Social media platform TikTok posted self-funded research that claims small businesses generated $14.7 billion in combined revenue through its platform in 2023. The report arrived on the same day a bill that would require the company to enter a buyout with an American firm passed through the U.S. House with overwhelming bipartisan support.
The study was conducted in mid-2023 before the release of the platform’s e-commerce system, TikTok Shop, which officially launched last September. Oxford Economics, the consultancy firm behind the report, based its findings on a survey of 7,500 TikTok users in the U.S., 1,050 small business owners with TikTok accounts, and internal data provided by the company.
The research concluded that the company contributed $24.2 billion to U.S. gross domestic product last year and helped small business owners generate $14.7 billion in revenue. Through sales increases attributable to their use of TikTok, small companies paid an extra $5.3 billion in taxes, while the platform’s U.S. operations provided an additional $2 billion. Among the small business owners contacted by Oxford Economics, 39% said the platform was critical to their operations, and 69% attributed increased sales to TikTok.
On Wednesday, coinciding with the report’s publishing, the U.S. House overwhelmingly voted in favor of a bill that could outlaw TikTok were it to pass in the Senate. While lawmakers largely based their decisions on security concerns associated with the company’s relationship with China, the law is not an outright ban as it would give the platform the option of staying in the U.S. if it sells itself to an American company. It is not clear whether the bill will receive the same bipartisan support in the Senate.

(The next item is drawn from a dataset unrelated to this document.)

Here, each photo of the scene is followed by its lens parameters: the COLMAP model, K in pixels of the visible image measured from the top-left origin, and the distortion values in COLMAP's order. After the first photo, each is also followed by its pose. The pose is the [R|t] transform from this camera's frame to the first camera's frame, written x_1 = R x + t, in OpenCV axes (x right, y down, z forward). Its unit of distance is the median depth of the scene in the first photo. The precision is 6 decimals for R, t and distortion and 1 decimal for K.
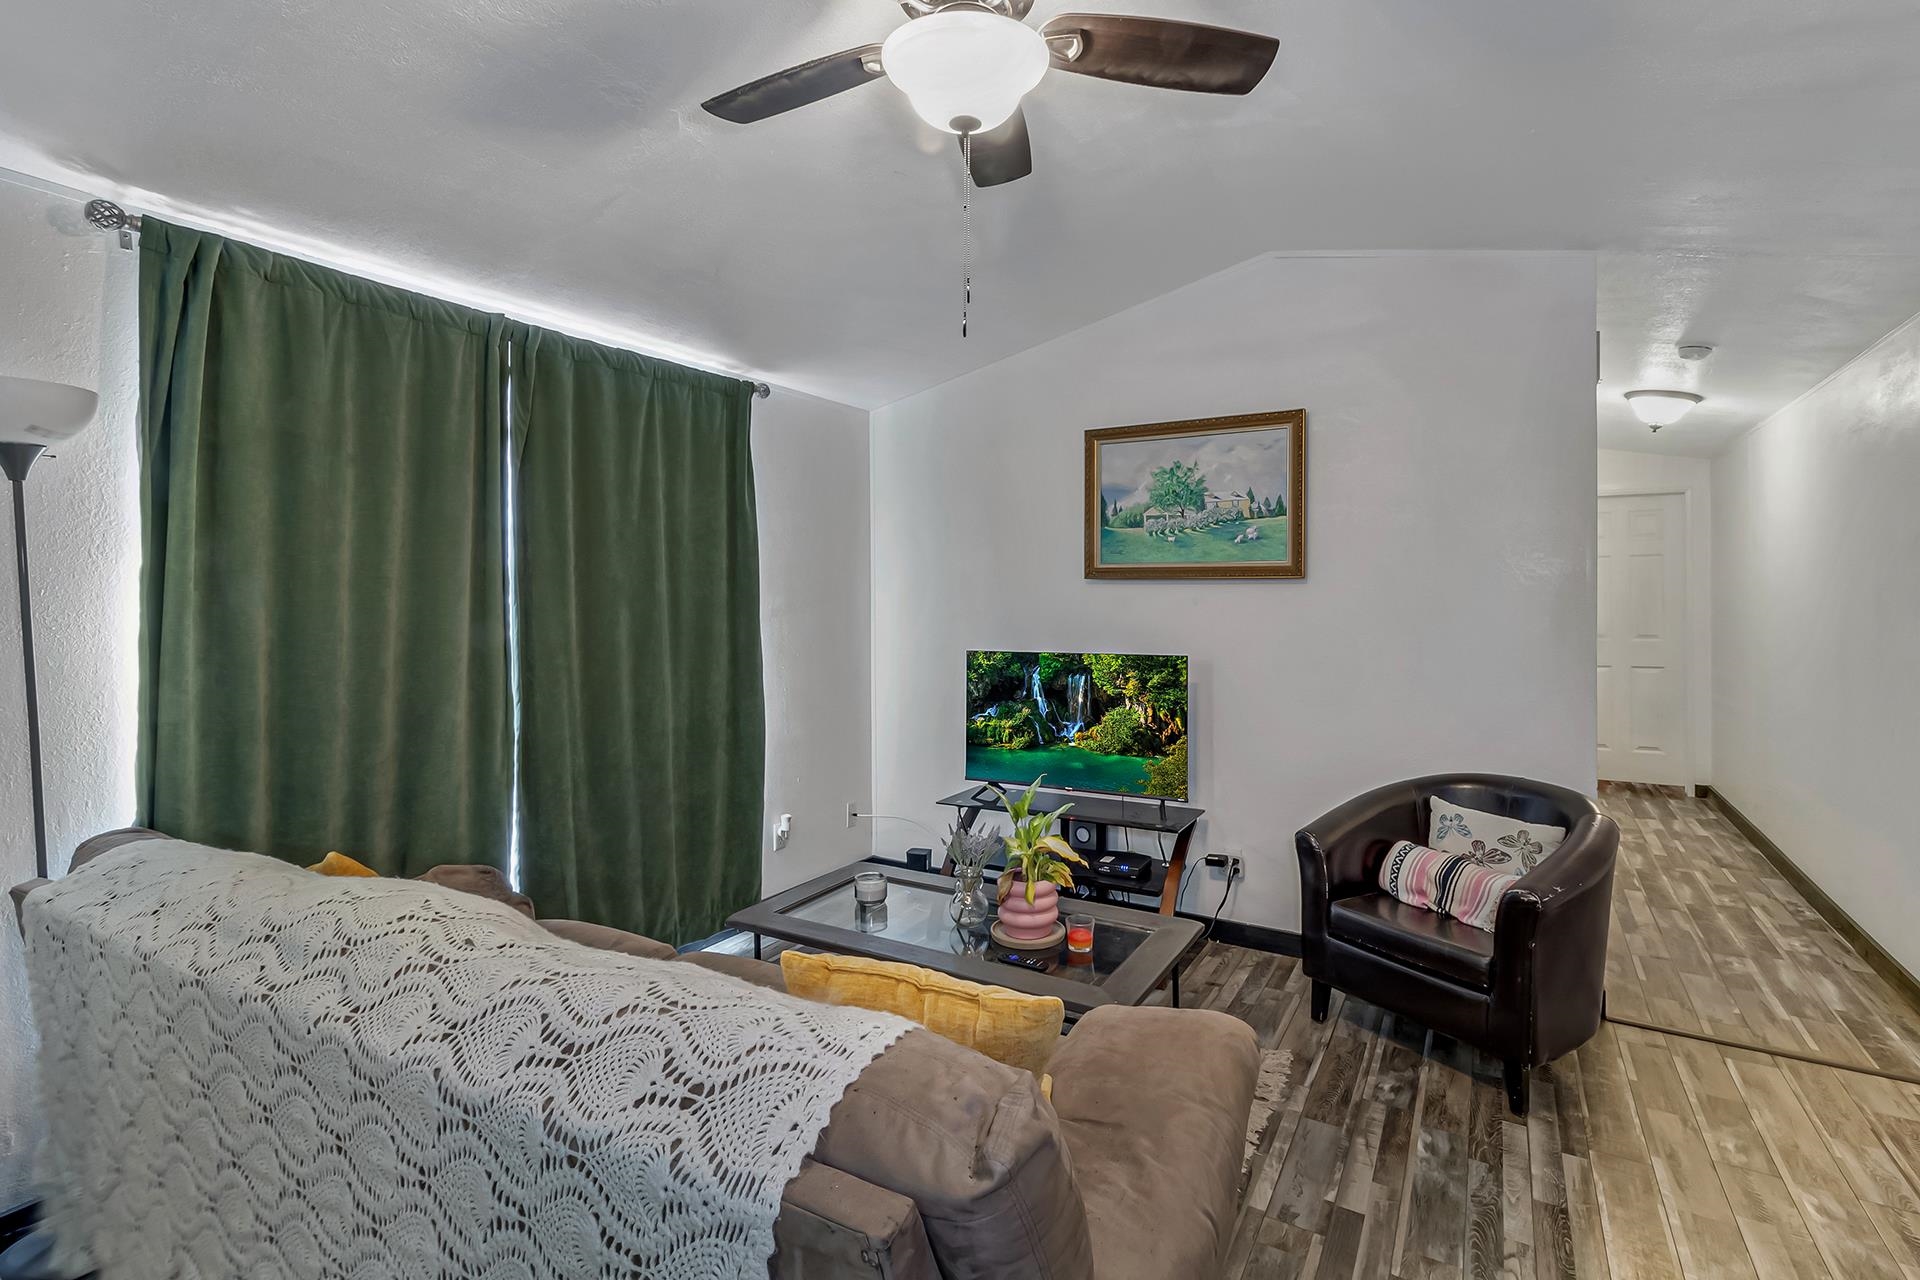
lens RADIAL K [[887.7, 0, 943.1], [0, 887.7, 644.3], [0, 0, 1]] dist [0.003436, 0.001557]
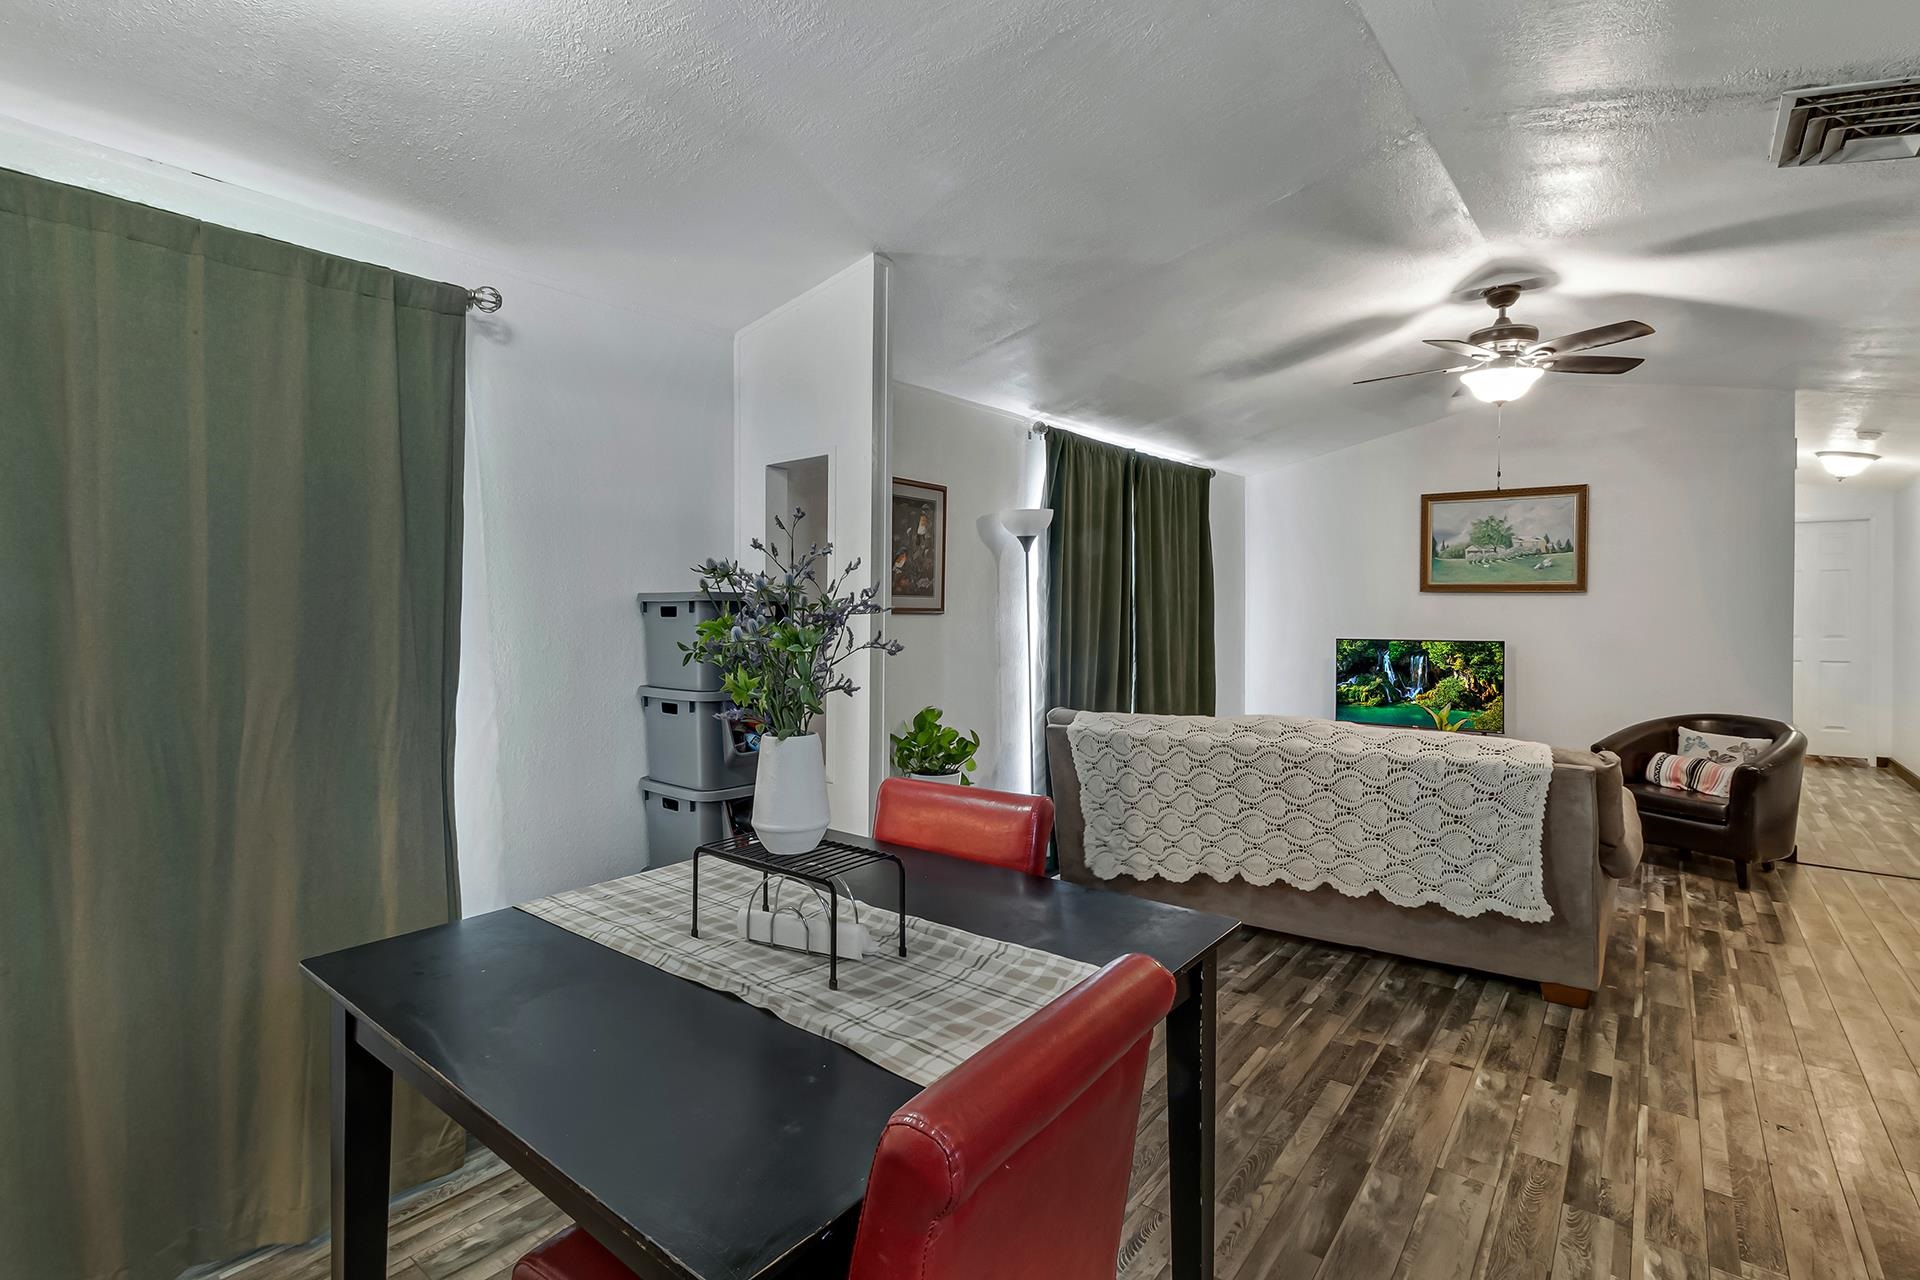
lens RADIAL K [[887.7, 0, 978.4], [0, 887.7, 659.4], [0, 0, 1]] dist [0.003436, 0.001557]
pose [[0.994457, 0.006458, -0.104942, -0.452150], [-0.005928, 0.999968, 0.005361, 0.037527], [0.104973, -0.004709, 0.994464, -0.611882]]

Small business owners have utilized TikTok both as a means to engage with consumers and as a way to market their brands. While its impact on the economy was not analyzed due to the timing of the study, TikTok Shop has also offered companies a way to sell their products directly through the app. The claim that the platform has helped some entrepreneurs achieve success is hardly in dispute.
That being said, the transparency of corporate-paid research is rarely without fault. An analysis published by the Yale School of Medicine found that industry-sponsored studies were 3.6 times more likely to produce results beneficial to the client than independent research. “Industry sponsorship has the potential to distort the scientific process in a very disturbing way,” remarked Cary P. Gross, M.D., who headed the 2003 study. “I am in no way against industry sponsorship. But our results show that we need very close oversight.”
While the fact that TikTok has contributed a handsome amount to the U.S. economy and small business sector is undeniable, the financial impact this study attributes to the platform is worthy of re-examination.
For example, according to Oxford Economics, there are seven million businesses that use the company’s platform. No clarification is provided on the size of these businesses; however, figures from the U.S. Chamber of Commerce indicate that there are between 32 and 34 million companies in the U.S., the vast majority of which (99.9%) qualify as small businesses. We can thus safely assume that most of the seven million accounts cited by Oxford Economics are not operated by mid or large-size firms. That means that the 1,000 small business users upon whom the study based its $14.7 billion revenue estimate accounted for (approximately) one-hundredth of a percent of the total number of small business users.
That conclusion is, admittedly, a guess. Statisticians have certainly obtained accurate results from even smaller sample groups, and no amount of analysis could prove that Oxford Economics failed to uphold standards of academic integrity in its study. At the same time, there is no guilt in questioning the validity of TikTok’s self-funded research, regardless of whether one agrees with the House vote or not.